Discretion Until Eight
The day belongs to restraint. The evening, to brilliance.
“Evening is the only time of day when a woman has the right and even the duty to call attention to herself.”
Discretion — what Dariaux calls *"a sort of refined good taste"* — should govern all daytime dress. Before eight in the evening, the elegant woman is almost invisible and entirely memorable. Quiet colour, quiet jewellery, quiet shoes. The discreetly dressed woman attracts a second glance that notices perfect harmony; the conspicuous woman is immediately forgotten. The eye returns to the discreet woman precisely because nothing demands it.

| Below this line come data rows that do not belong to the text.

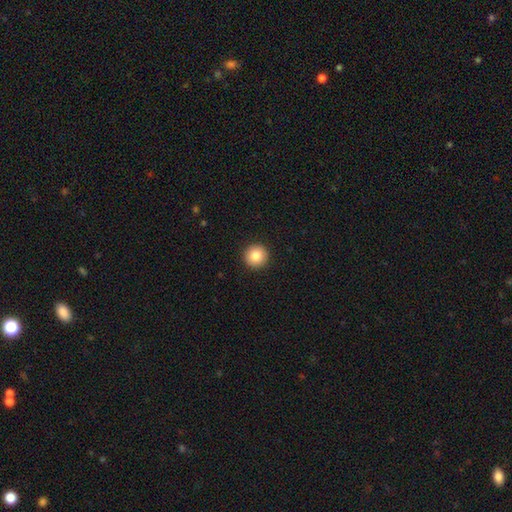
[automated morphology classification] A smooth galaxy with no disk features (84%) that is round (95%). Merging: none (93%).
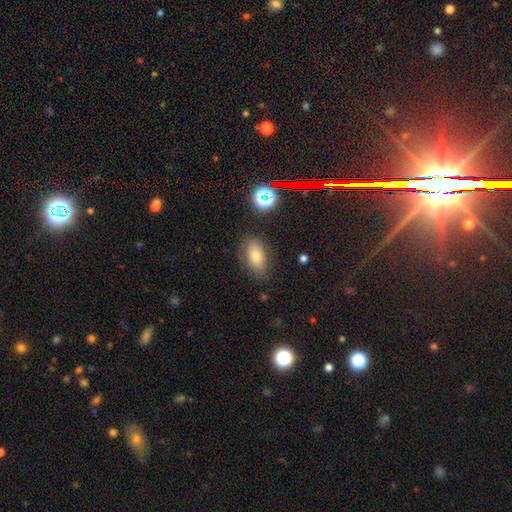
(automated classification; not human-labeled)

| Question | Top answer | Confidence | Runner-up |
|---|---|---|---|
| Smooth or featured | smooth | 71% | featured or disk (15%) |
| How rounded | in between | 86% | round (9%) |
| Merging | none | 80% | minor disturbance (14%) |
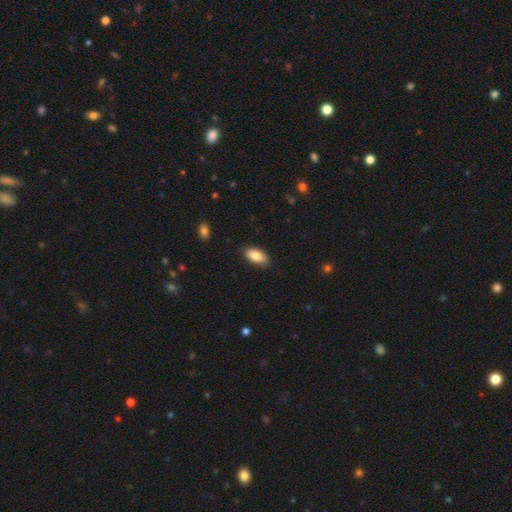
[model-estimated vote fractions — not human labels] smooth_or_featured: smooth (p=0.86) [alt: featured or disk p=0.08]
how_rounded: in between (p=0.93) [alt: cigar-shaped p=0.04]
merging: none (p=0.84) [alt: minor disturbance p=0.12]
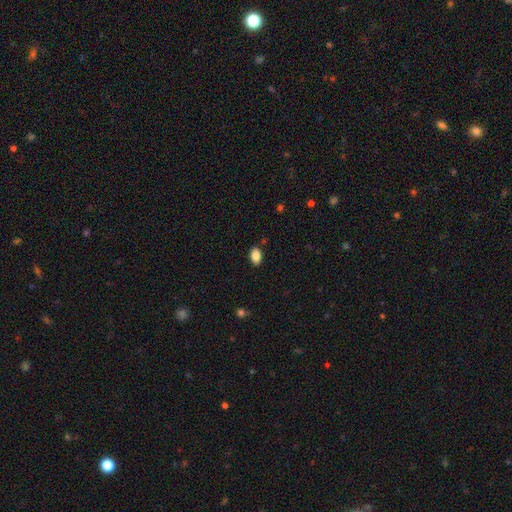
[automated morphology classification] This appears to be a smooth galaxy with no disk features (86%) that is in between round and cigar-shaped (89%). Merging: none (87%).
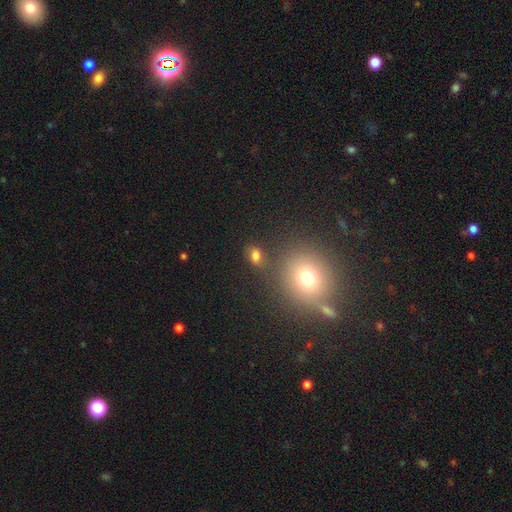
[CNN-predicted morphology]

The principle is easy to misread as a counsel of dullness. It is not. Daytime restraint is a form of intelligence — the intelligence that knows its hour. Every element of the daytime wardrobe serves the occasion it attends: morning is for work and walking, not for display; afternoon is a quiet transition; cocktail hour asks for one precise accent.
After eight, the rules invert. Evening dress is a courtesy to one's hosts and to the occasion; understatement here becomes its own kind of conspicuousness. Brilliance, then, is not vanity — it is good manners. Dariaux notes, counterintuitively, that a long black evening gown — practical as it seems — is actually wrong: it fails the duty of the occasion. Evening asks for colour, for light, for intention.
The [[Duchess of Windsor]] and [[Jacqueline Kennedy]] understood this inversion instinctively. By day, they were almost invisible. By evening, they accepted the obligation of the hour. The discipline is identical; its expression inverts at eight.
- 01By day: one accent, never three. A scarf, or a bracelet, or a lipstick — choose one.
- 02By evening: dress for the room you are entering, not the street you crossed to reach it.
- 03Perfume sparingly before noon, generously after dusk.
- 04The cocktail dress must read as serious without reading as evening; elegant without reading as effortful.
- ×Daytime sequins.
- ×Loud logos at any hour before sunset.
- ×Arriving at a dinner dressed for the office.
- ×Wearing a long black gown to a dinner: it fails the duty of the occasion.